Question

Criteria for performing PCA or ICA

1

Entering edit mode

2.1 years ago

hamid sta ▴ 10

Hello, I'm currently analyzing scRNA-seq data. After quality control of my cells, i have done standard normalization / scaling / find variable features , with the tools sctransform developed by satija lab . However for the dimensionality reduction part, i have started with the pca. However the clustering was not clear. And Based on well knowns markers genes, it appear that, different cell types ( in my case it's the "x zone" and "fasciculata " ) are not clustered separately, which is not what I expected . And upping the resolution, of the clustering appear to just create other "sub" cluster, who are just to similar for annotate it as different cell types .

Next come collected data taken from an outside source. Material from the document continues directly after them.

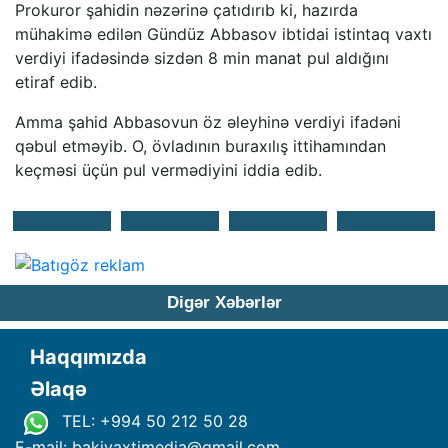
Prokuror şahidin nəzərinə çatıdırıb ki, hazırda
mühakimə edilən Gündüz Abbasov ibtidai istintaq vaxtı
verdiyi ifadəsində sizdən 8 min manat pul aldığını
etiraf edib.
Amma şahid Abbasovun öz əleyhinə verdiyi ifadəni
qəbul etməyib. O, övladının buraxılış ittihamından
keçməsi üçün pul vermədiyini iddia edib.
Digər Xəbərlər
Haqqımızda
Əlaqə
TEL: +994 50 212 50 28
E-mail: bakivaxtimedia
@
gmail.com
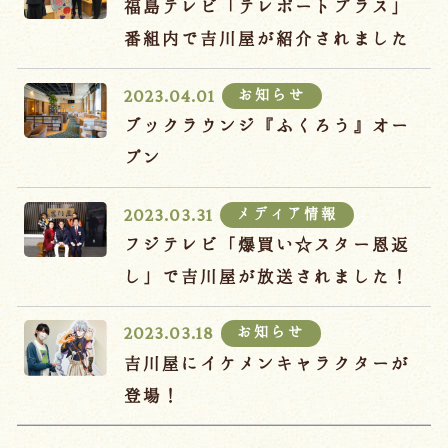
福島テレビ「テレポートプラス」
番組内で吉川屋が紹介されました
お知らせ
2023.04.01
ブックラウンジ『ふくろう』オー
プン
メディア情報
2023.03.31
フジテレビ「爆買い☆スター恩返
し」で吉川屋が放送されました！
お知らせ
2023.03.18
吉川屋にイケメンキャラクターが
登場！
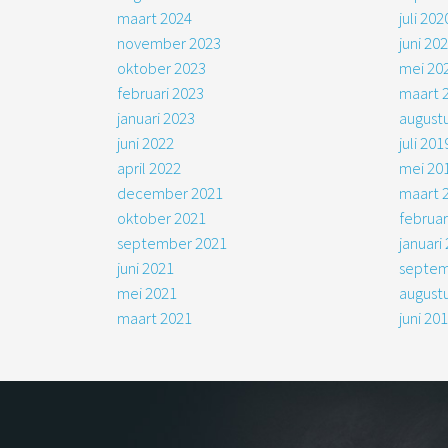
maart 2024
juli 202
november 2023
juni 20
oktober 2023
mei 20
februari 2023
maart 
januari 2023
august
juni 2022
juli 201
april 2022
mei 20
december 2021
maart 
oktober 2021
februar
september 2021
januari
juni 2021
septem
mei 2021
august
maart 2021
juni 20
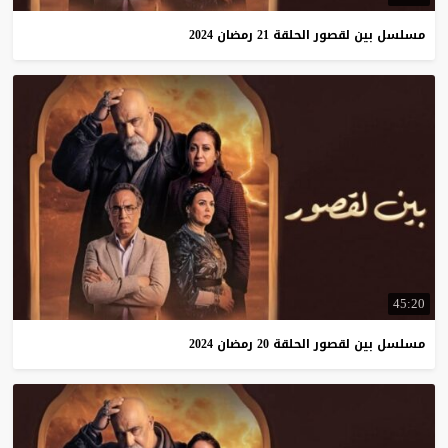
مسلسل
بين
لقصور
الحلقة
21
رمضان
2024
45:20
مسلسل
بين
لقصور
الحلقة
20
رمضان
2024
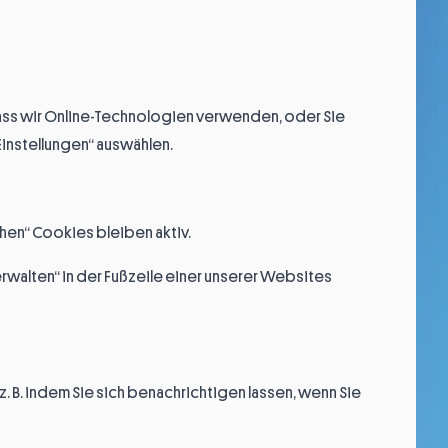
ass wir Online-Technologien verwenden, oder Sie
instellungen“ auswählen.
chen“ Cookies bleiben aktiv.
erwalten“ in der Fußzeile einer unserer Websites
. B. indem Sie sich benachrichtigen lassen, wenn Sie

However, after performing an ICA instead of a PCA, it appear that my two previous cell types " x zone" and "fasciculata " are well separated in two different cluster, which is perfect, and all my markers genes match perfectly with my clustering .

So it appear that ica are more suited for my dataset. That's why i wonder if there is any statistical criteria/evidence that can help me understand why ICA is better than PCA in my case ?

Also the proportion of variance explained is only 13% with 50 PCs and 11% for 20 PCs. Which is really low . Maybe it's related to this ?

thanks you

ICA scRNA PCA • 580 views

ADD COMMENT • link 2.1 years ago by hamid sta ▴ 10

score 1 · Answer 1 · 2022-03-14

Dimensionality reduction methods do exactly what their name implies. The first PCA component is the direction that best explains the data variability, and each subsequent PC is the next best. In PCA there is a ranking of components, and we know to include early PCs before late ones. When you get only 13% variability explained with 50 PCs, either there is no structure in your data, or it is very noisy.

ICA is more of a data separation rather than data compression technique. Its components are not ranked and are required collectively to separate the data. You may want to do PCA and feed its first 50-100 PCs into ICA. Although ICA is adept at extracting signals from noisy data, it may help to let PCA take a first crack at removing the noise.

This thread may not be a direct answer to your question, but it will hopefully give you some food for thought.